Today’s comic by Ruben Bolling is More Richard Scarry’s 21st century Busy Town jobs:
• Hurricane costs soar as more people live on coasts: The coastal counties affected by Hurricane Florence doubled their population density between 1980 and 2018, a far greater change than inland counties in the area. That is a key factor making hurricanes more expensive these days. Of the 40 hurricanes that struck the U.S. between 1980 and 2017, causing an inflation-adjusted $862 billion in damage, just three of them—Harvey, Maria, and Irma—caused 31 percent of that total, $268 billion. “Coastal population and exposure growth is certainly the predominant driver of increased damage costs associated with hurricanes,” Steve Bowen, director and meteorologist at consulting firm Aon’s Risk Solutions division, told The Wall Street Journal.
• National Rifle Association introduces new letter grade rating, “Fx”: This one is for candidates endorsed by Everytown For Gun Safety, the nation’s largest gun-control organization. Everytown announced Monday that it would spend $ 2 million in Florida to support the candidates it has endorsed. The Fx rating is longtime NRA lobbyist Marion Hammer’s idea. For decades, the NRA has assigned letter grades to incumbents and challengers based on how closely aligned they are with the organization’s extremist agenda. In Florida, a state known for its ultra-relaxed gun laws, the Fx grade has been given to Senator Bill Nelson, Congressman Ted Deutch and Andrew Gillum, the Democratic candidate for governor.

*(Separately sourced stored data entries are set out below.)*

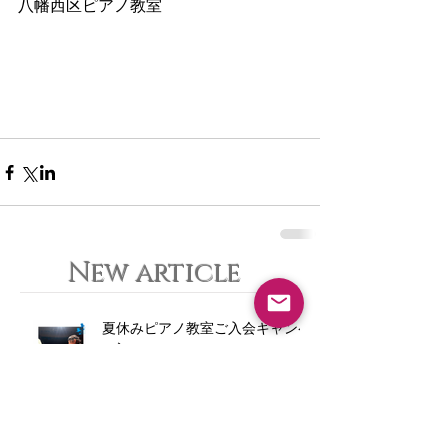
八幡西区ピアノ教室
New article
夏休みピアノ教室ご入会キャンペ
ーン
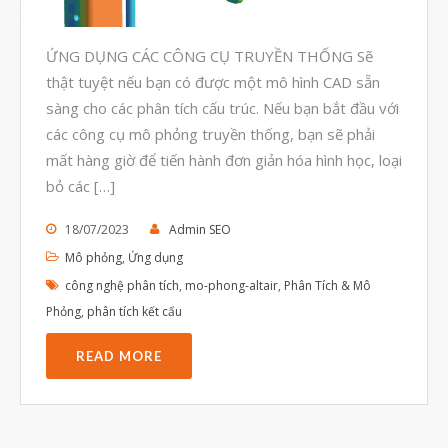
Tháng Tám 2023
Tháng Bảy 2023
ỨNG DỤNG CÁC CÔNG CỤ TRUYỀN THỐNG Sẽ
Tháng Sáu 2023
thật tuyệt nếu bạn có được một mô hình CAD sẵn
sàng cho các phân tích cấu trúc. Nếu bạn bắt đầu với
Tháng Năm 2023
các công cụ mô phỏng truyền thống, bạn sẽ phải
Tháng Tư 2023
mất hàng giờ để tiến hành đơn giản hóa hình học, loại
Tháng Ba 2023
bỏ các […]
Tháng Hai 2023
18/07/2023
Admin SEO
Tháng Một 2023
Mô phỏng
,
Ứng dụng
Tháng Mười Hai 2022
công nghệ phân tích
,
mo-phong-altair
,
Phân Tích & Mô
Phỏng
,
phân tích kết cấu
Tháng Mười Một 2022
Tháng Mười 2022
READ MORE
Tháng Chín 2022
Tháng Tám 2022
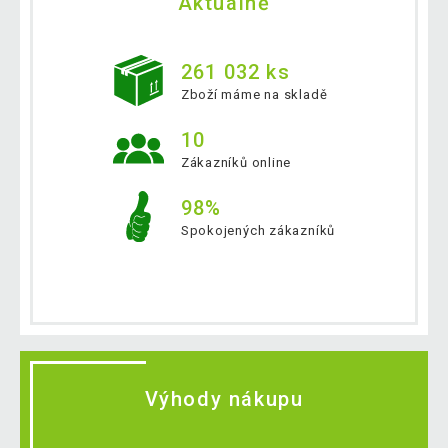
Aktuálně
261 032 ks
Zboží máme na skladě
10
Zákazníků online
98%
Spokojených zákazníků
Výhody nákupu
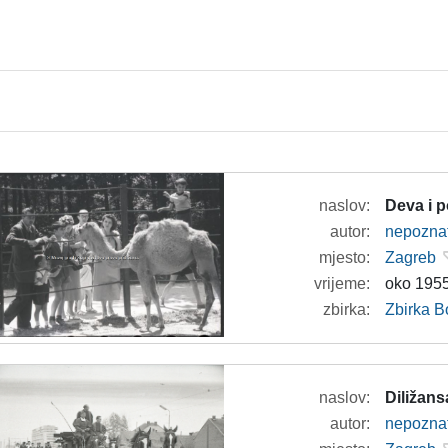
naslov:
Deva i po
autor:
nepozna
mjesto:
Zagreb
vrijeme:
oko 1955
zbirka:
Zbirka B
naslov:
Diližan
autor:
nepozna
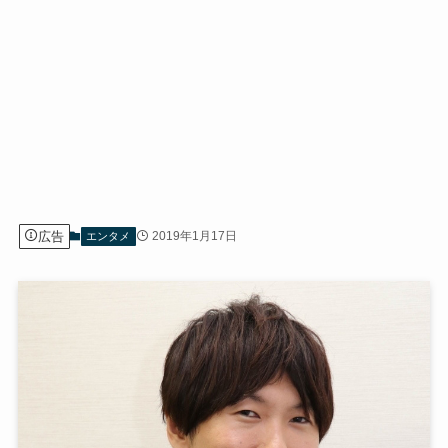
広告
2019年1月17日
エンタメ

All three have supported the gun-control activism of teenage survivors of the February 14, 2018, school shooting in Parkland, Florida, in which 17 people were murdered.
• After crash, Pentagon temporarily grounds F-35 fighter-jets to inspect potential defective engine tubes. Inspections are expected to be completed within 48 hours. They were ordered after the first crash of an F-35 since the aircraft went operational in 2006. The pilot safely ejected, and a previously unrecognized fault in the plane’s engine tubes was found to be the culprit of the crash. Some F-35s have already been checked out, found to have good tubes, and been returned to service. The 320 fifth-generation fighters now operating out of 15 bases around the planet, cost $406.5 billion and have had a number of problems, including faults with ejection seats, helmet-displays, and software.
• Minnesota judge dismisses charges against five climate activists who shut down pipelines: They’re called the Valve Turners. In October 2016, in Washington, Montana, North Dakota, and Minnesota, they shut off oil pipelines. As a consequence, pipeline owner Enbridge was forced to temporarily shut down two lines in Minnesota. Three activists were charged with felonies, but the judge has let them off, saying that Enbridge hadn’t proved they caused any damage. The activists sent an open letter to President Obama before they shut down the pipelines, saying they were trying to prevent the “collapse of civilization.” “The only option available to us is to engage in climate direct action, which is why we are acting today to shut down the five pipelines used to transport tar sands oil from Alberta, CA into the U.S.”
• Manhattan District Attorney drops one of six charges against Harvey Weinstein. Evidence emerged that the claims of one of three women who have accused Weinstein of sexual assault in the case were doubtful. Weinstein, who roams free on $1 million bail, has denied the allegations of 80 women that he engaged in non-consensual sex with them. In the Manhattan case, he still faces charges related to allegations that he raped a woman in his hotel room in 2013 and forced a sex act on another woman in 2006.
On today’s Kagro in the Morning show: Greg Dworkin rounds up the morning’s headlines and the latest polling. Trump rallies, again, during the storm. The Dow dives. The world’s eyes are on the Sauds. Armando critiques SCOTUS “fixes.” But the Dem brand from now on might have to be crisis.